The Purple Carrot insulates the food with ecologically-sound padding.

A few huge icepacks sit below the food, separated from it by cardboard. The veggies are generally in fantastic condition. The only recurring issue I’ve had with the packaging is the tendency of the self-sealing tab on the large insulated bag to stick to the recipe cards.

Our three recipes this week. On-card information includes an estimated prep-time, number of servings, and a breakdown of the essential nutrition info (calories, fat, carbs, protein). The carb and protein ratio varied greatly from dish. The pics of prepared food below show one serving, unless otherwise noted.
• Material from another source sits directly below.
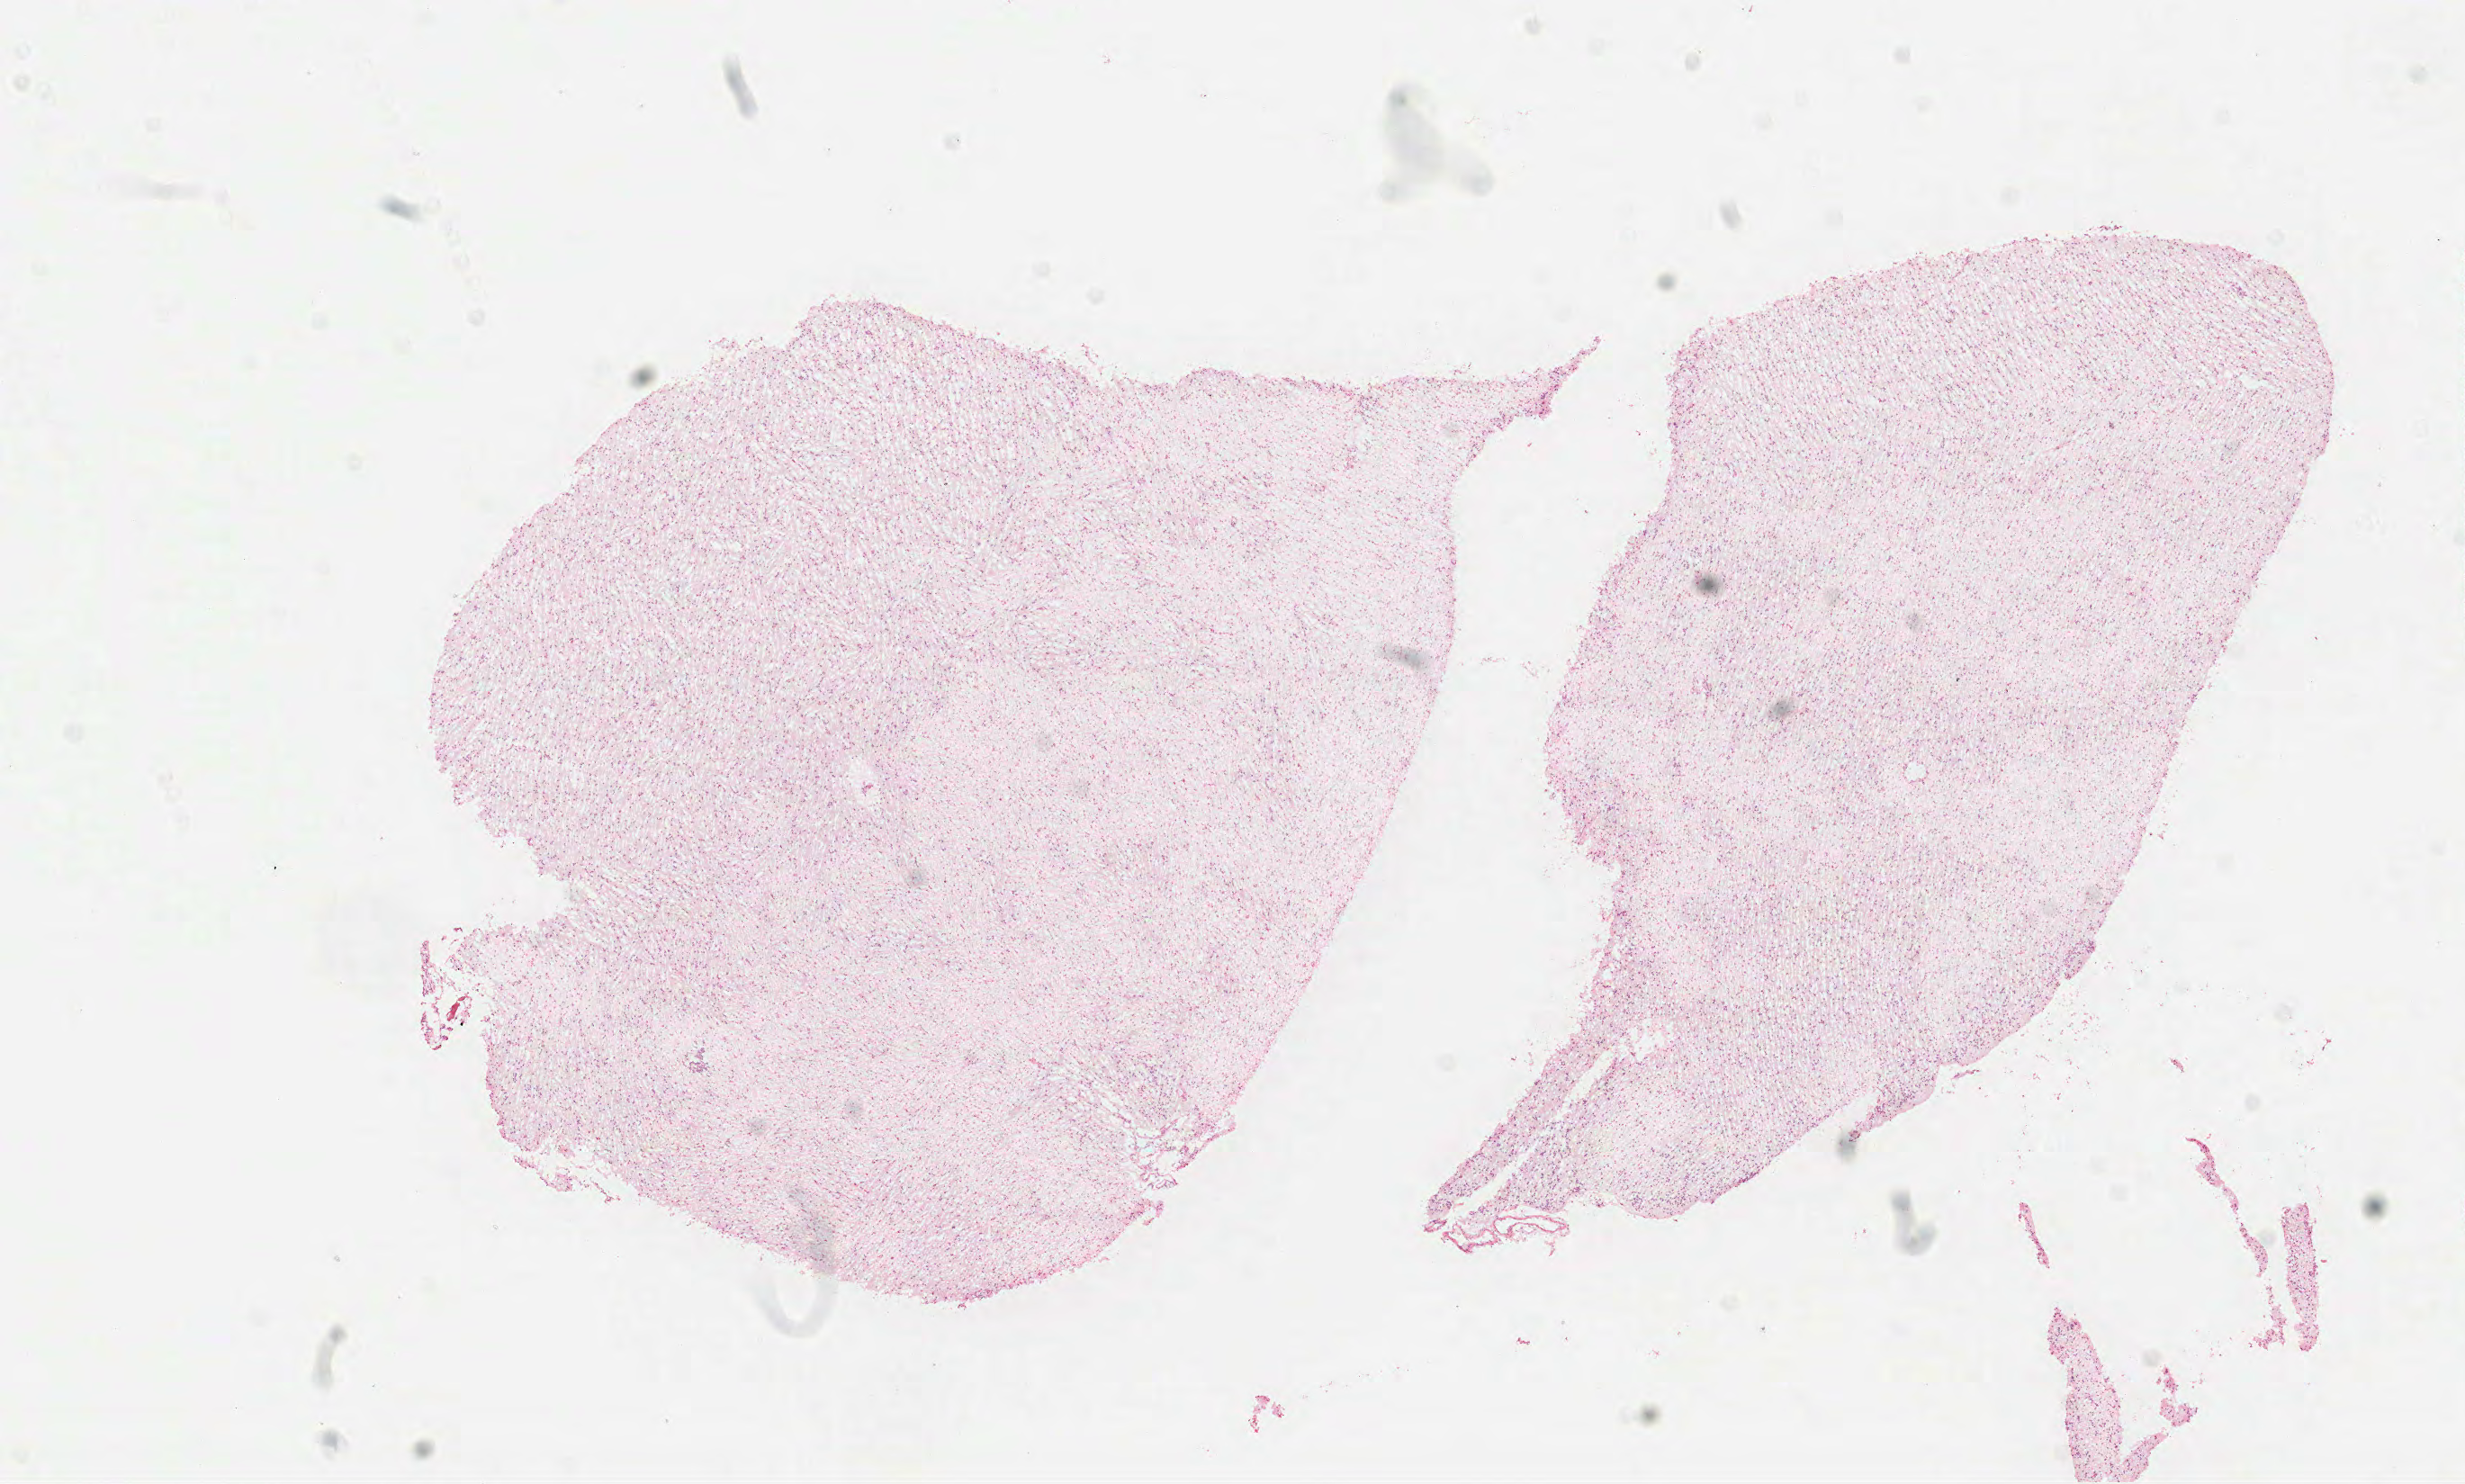
Hematoxylin and eosin (H&E) stained whole-slide image — whole scanned area (about 11.0 x 6.6 mm) shown as a low-resolution overview; frozen section from the top of the tissue portion; primary tumour sample from the brain. Female patient; age at initial diagnosis 42 years. Histologic grade: G3 (poorly differentiated). Pathologist review of this section (percent, as recorded): tumour cells 100%, tumour nuclei 75%, normal cells 0%, stromal cells 0%, necrosis 0%.
Pathologic diagnosis: Mixed glioma (cerebrum).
The recipes are really well designed, with most prep done ahead in a mise en place approach. Any items needed from your kitchen, whether food or cooking vessels, are set out separately. As far as ingredients, only olive oil and salt and pepper are needed. Ingredients are bolded for ease of recognition, and they even put ingredients in red font if they are divided and used in more than one spot in the recipe. Handy tips were worked into the text, like how to tell when a phase of cooking is done by smell or sound. They even have a hotline for phone or email help if you need it!

All our food! The meals are bagged separately, with some large or delicate items labeled in individual packages. Because of the amount of vegetable ingredients used, many items are packed in separate bags. The labels don’t indicate which recipe the items go with, so you have to check the cards carefully when corralling your ingredients (maybe this is only an issue for people that obsessively photograph their ingredients, though).

Vegetable Chow Mein With Baby Leeks & Miso Mustard Sauce. 25 minutes, 450 calories per serving.

The leeks coated with spicy mustard miso sauce were just OK – the vinegar in the sauce seemed out of place. It was, however, a superb complement to the sweet sauce used for the noodles, and we mixed some in as we ate. The noodles were delicious, and the seasoning was very nice, though sweet. I think this dish could have used a little more bulk (Asian noodle dishes in the U.S. are customarily served in huge portions), maybe a handful more veggies, as we ate it all and were nowhere near being stuffed. The prep was simple, but it did take a little time to peel carrot noodles and trim beans.

Sweet Pea Flatbread With Truffled Fingerling Potatoes & Kite Hill Ricotta. 35 minutes, 700 calories per serving.

This dish used a smashed pea spread as the main topping for a naan-style pizza, piling on crispy potato slices, “ricotta”, and a drizzle of truffle oil. The peas reminded me of a Brazilian side dish, heavily seasoned with parsley, garlic, and lemon. Some toasted coconut added a little extra crispness and depth of flavor. It was an enjoyable pile of food, but definitely closer to the Chicago style end of the pizza spectrum (if there is such a thing with flatbread veggie pies). Prep was modestly complex, as a food processor was suggested for the sauce.

The ricotta was made with almond milk, and honestly, we only just figured that out when asking ourselves, wait, was there ricotta in this dish?

 Blackened Tempeh Chopped Salad With Creamy Ranch & Crispy Tortillas. 35 minutes, 660 calories per serving.

We loved the addition of tempeh to this dish, as we always appreciate vegetarian that has an eye toward protein. The tortilla strips added a nice crunch, but it was difficult to tell if they were fried properly, due to the dark color. This was a very hearty salad – I liked the flavor and chomping the veggies, but to some it might feel too much like downing a platter of crudité.

Purple Carrot served up some nice flavors and lots of textural delight. I like the effort that has been put into creating creative and coherent vegetarian dishes, not just collections of veggies. The ingredients were very high quality, and the recipes were easy to prepare. We still prefer the TB12 Performance Meals (see our TB12 food box reviews), but these were pretty solid. We also found a little to be desired in the way of protein content in a couple of the meals, and we would have welcomed some extra food in the noodle dish!